Make certain you are seeing a hematologist that is experienced in treating MDS, particularly your MDS classification and in treating thrombocytopenia! This is a must. There are too many variations of the disease and an experienced doc is necessary.
All MDS patients are different! We react differently to the disease and to treatments. What works for one may ar may not work for another.
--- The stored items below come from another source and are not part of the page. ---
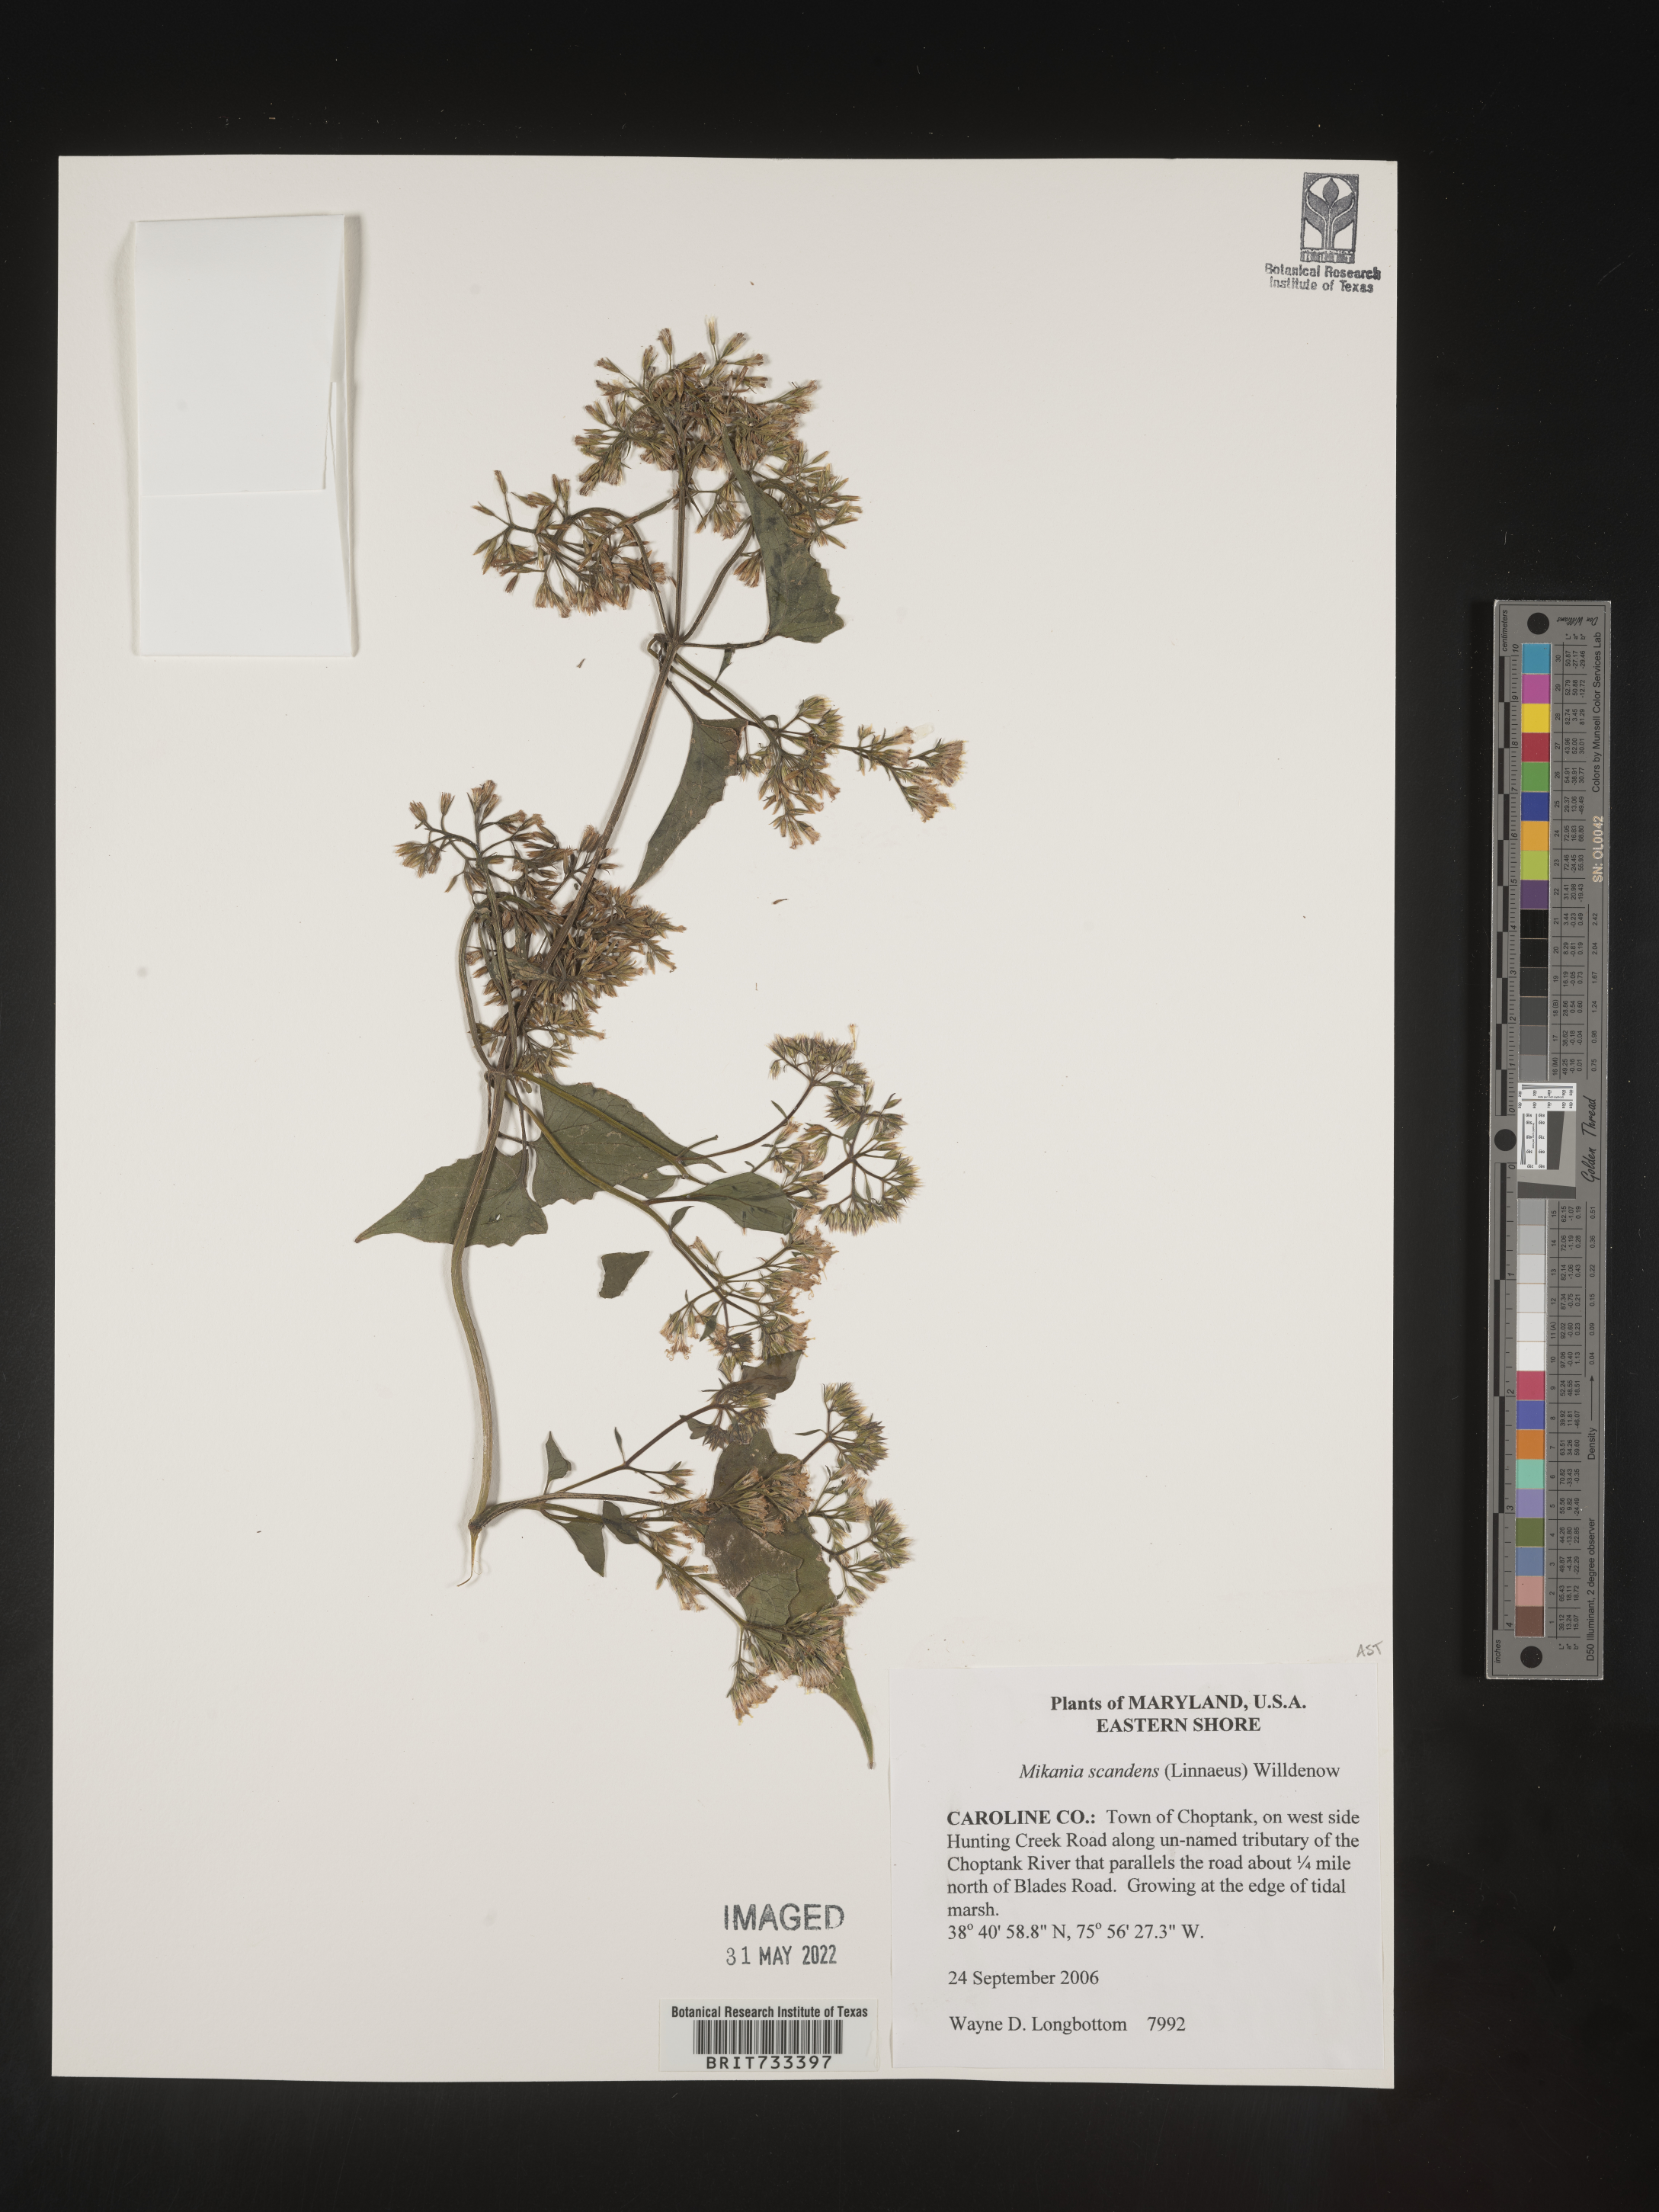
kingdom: Plantae
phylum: Tracheophyta
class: Magnoliopsida
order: Asterales
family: Asteraceae
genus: Mikania
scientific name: Mikania scandens
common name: Climbing hempvine
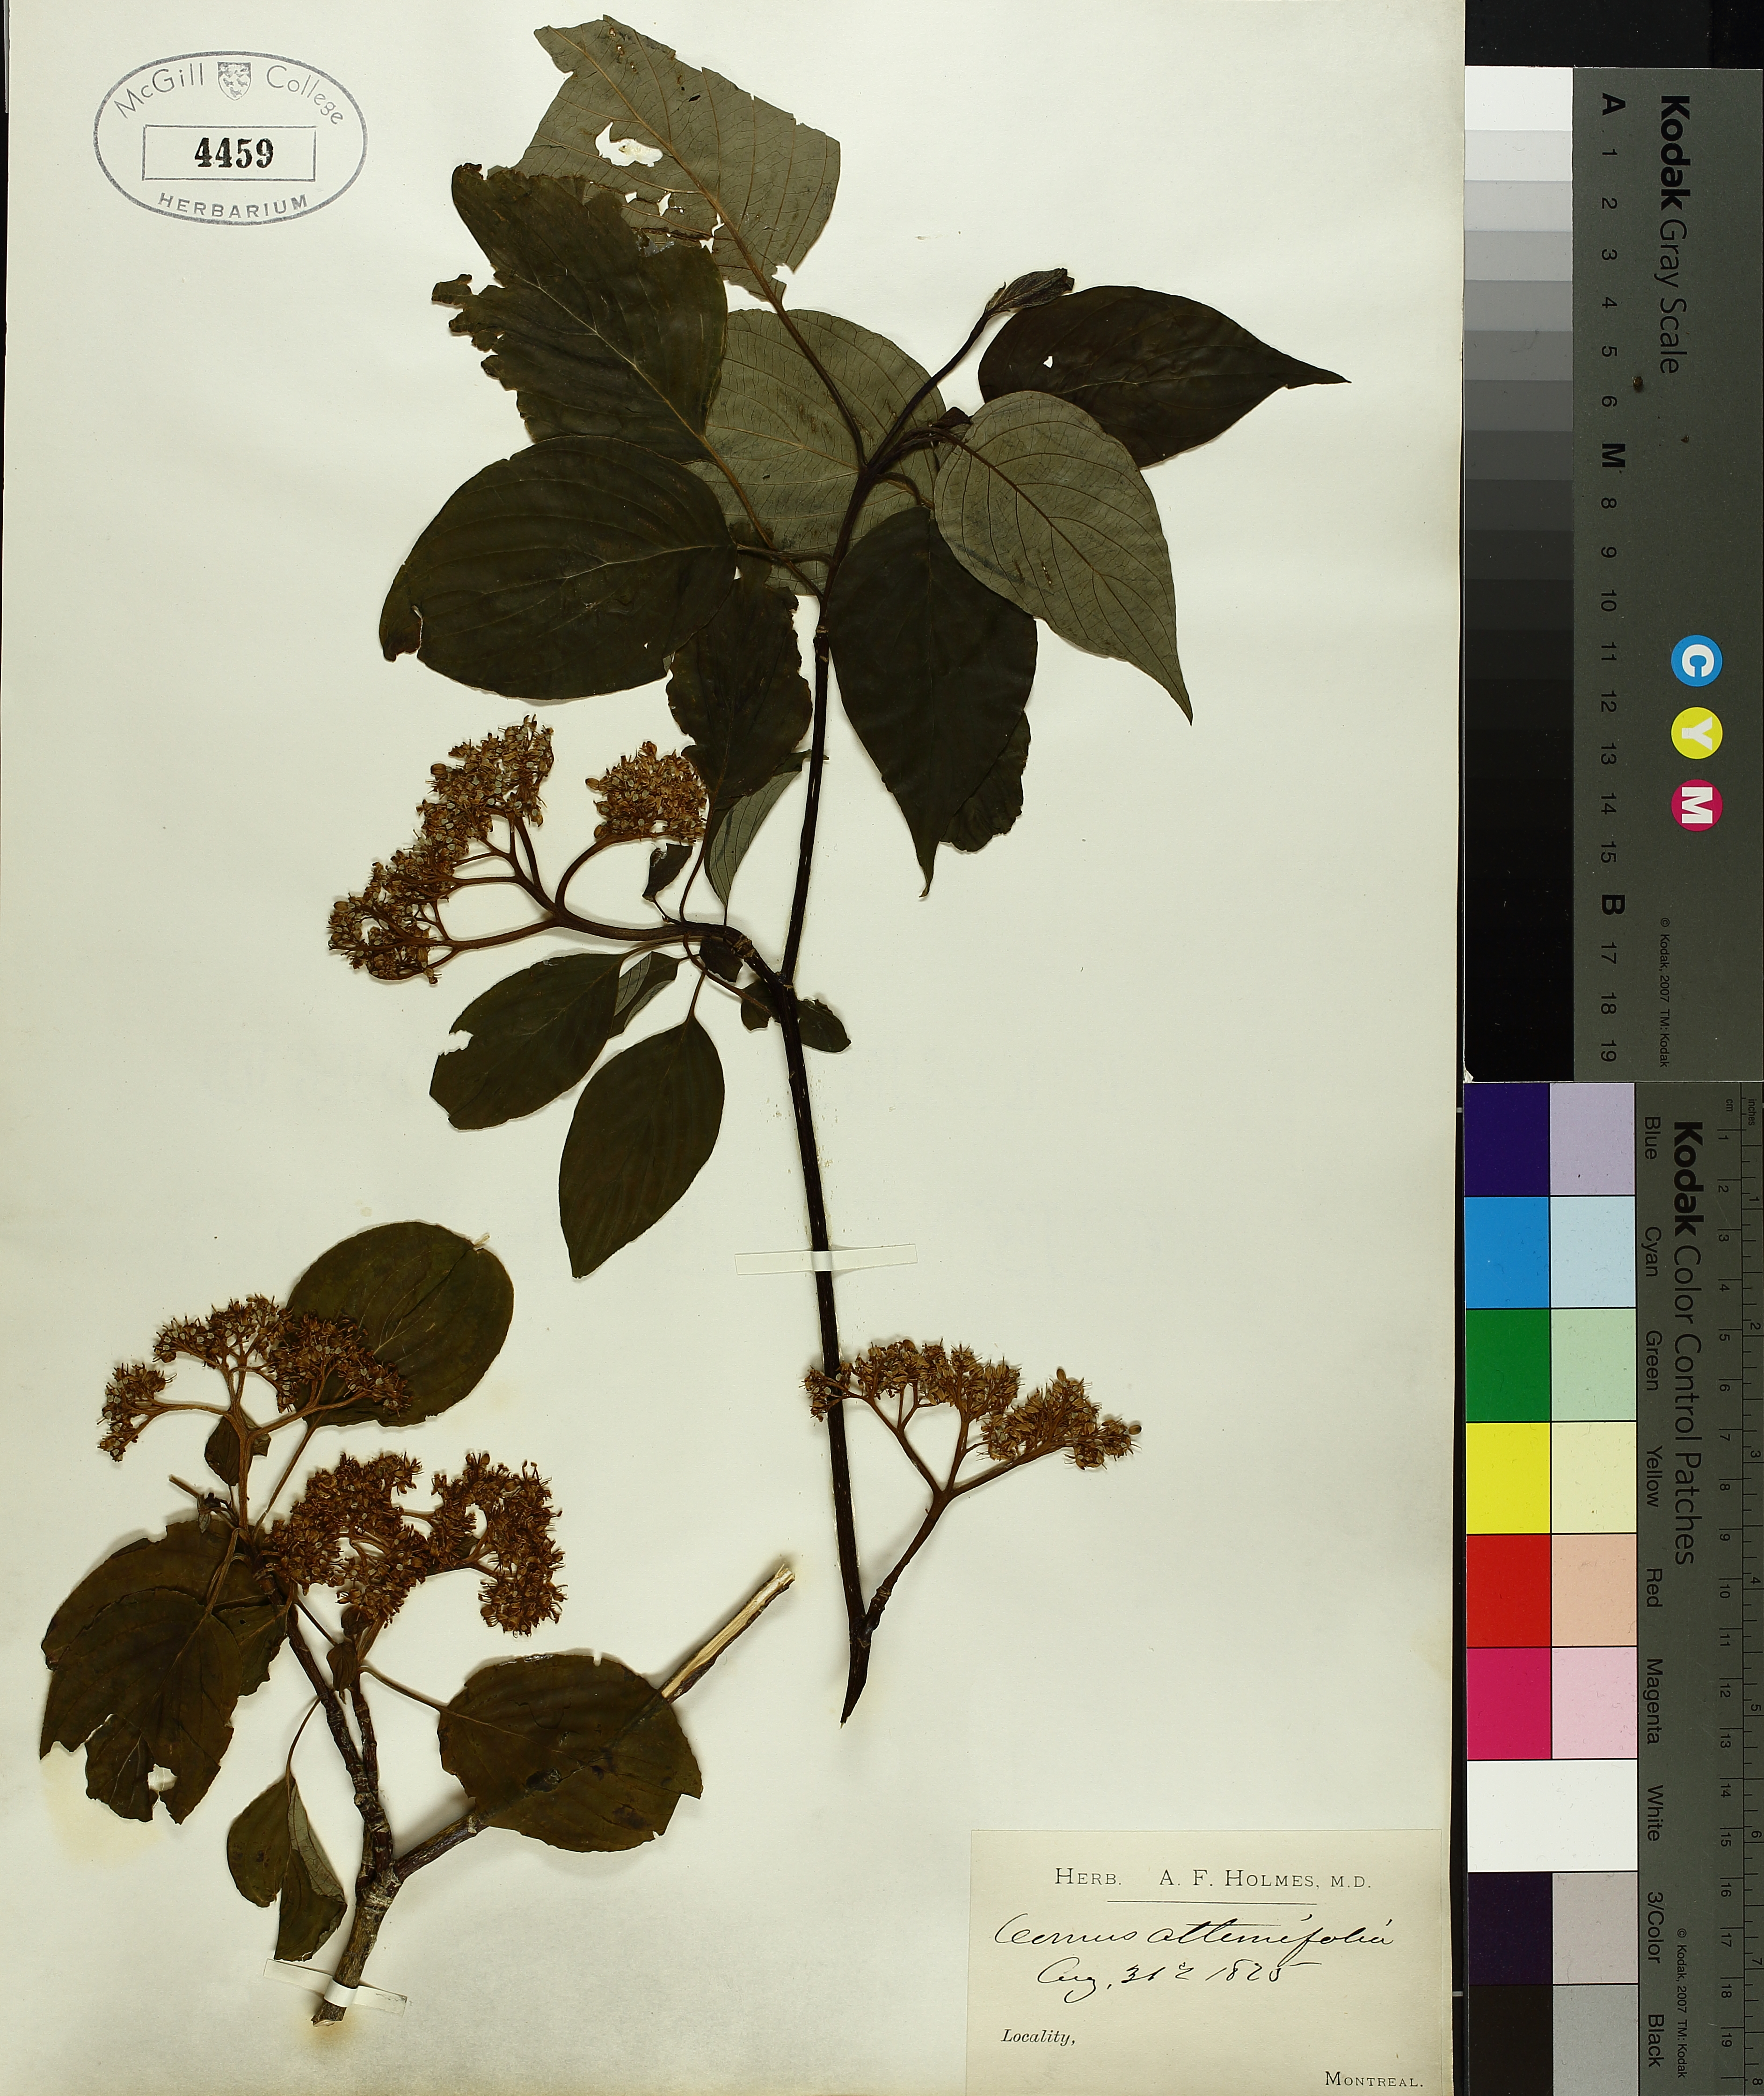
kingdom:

At your age, I would seriously consider a Stem Cell Transplant. There is a lot to consider with respect to a match and to what your long term prognosis actually is. This is a tough decision, but with a bit of time a logical decision can be reached.
Thrombocytopenia can be elusive to treat. Some of us can have a low plt count (10,000) and not have any symptoms while others can have much higher counts and have bruising and bleeding. It also takes a bit of time to see where the platelet level will settle in. They can jump around a bit. The equipment used to measure them is accurate within 15,000 on counts between 50,000 and 500,000. It leaves something to be desired when counts are below 20,000. It usually takes a number of CBCs over time to see where they settle in and a reasonably consistant level is obtained. Unfortunately they tend to drift downward as time passes. There may be times when a very low count pops up that is not consistant with history. It can create a bit of panic with the patient and the lab personnel. They usually want to get transfusions under way. This is a time for calm. When this occurs my doc has a slide made and he does a manual count. They always turned out to be at my “normal level” which is 9,000-10,000.
If transfusions (TX) do become necessary make certain they use irradiated/filtered blood for both packed red cells and platelets. It will prevent some downstream problems with a match and will prolong the time platelet TX will be effective. Platelets live around 5 days, maybe a little longer with some people. Unfortunately one cannot have an unlimited number of platelet TX. Eventually the body becomes refractory to them and they do not work. Using I/F platelets will prolong the time TX will be effective.
At the moment there are no drugs that will build platelets long term. Prednisone helps for a short term and has some nasty side effects. Decitibine has helped a few patients as well as Vidaza.
I started on Procrit to boost my red cells and found it was also helping my WBC and Platelets slifgtly. Am getting a shot every 14 days. At the 7 day point my platelets, RBC and WBC are higher than at the 14 day point when I get my nex shot. This is rare. It does not react this way with very many patients.
If you included your e-mail address in your profile I’ll send some additional info that is much too long fot The Forum.January 9, 2005 at 5:06 am #2900sarahMember
Hi Sarah J,
Welcome to forum. As you can tell my now , you are among friends. Please keep us updated. We are here for you!
SarahJanuary 9, 2005 at 11:40 pm #2901Sarah J.Member
I noticed someone asked which MDS I have, my doctors have said that it is the eighth type, MDS associated with isolated del(5q).
Neil, my Essential Thrombocythemia causes my platelets to be the exact opposite of yours – I have way too many. At the highest count, my platelets where 2.6 million! For about three months now I have been taking Anagrelide to help reduce my platelets. I have a CBC weekly and my last count was around 700,000.
For the MDS, I am scheduled to have a bone marrow biopsy every three to four months and I have the weekly CBC. In fact, I just had my second biopsy last Thursday.
I have a doctor in my hometown who specializes in the ET and I have doctors at WVU who specialize in the ET and the MDS.January 10, 2005 at 3:22 pm #2902NeilMember
Oops, I read it a thrombocytopenia. Sorry.
I have been charting my WBC RBC HGB and platelets
in an Excel spreadsheet. Then put them put them on a graph. Makes it easy to observe long term trends.
Have your BMB results changed from the original? The every 3-4 months is quite frequent. If there are no changes you might wish to ask the doc to exrend the interval. Can get rid of some discomfort. Might be worth discussing with your docs.
Once they saw my marrow was not changing very much they lengthened the interval. If my CBCs indicate something might be going on, my doc sets one up. Just a thought.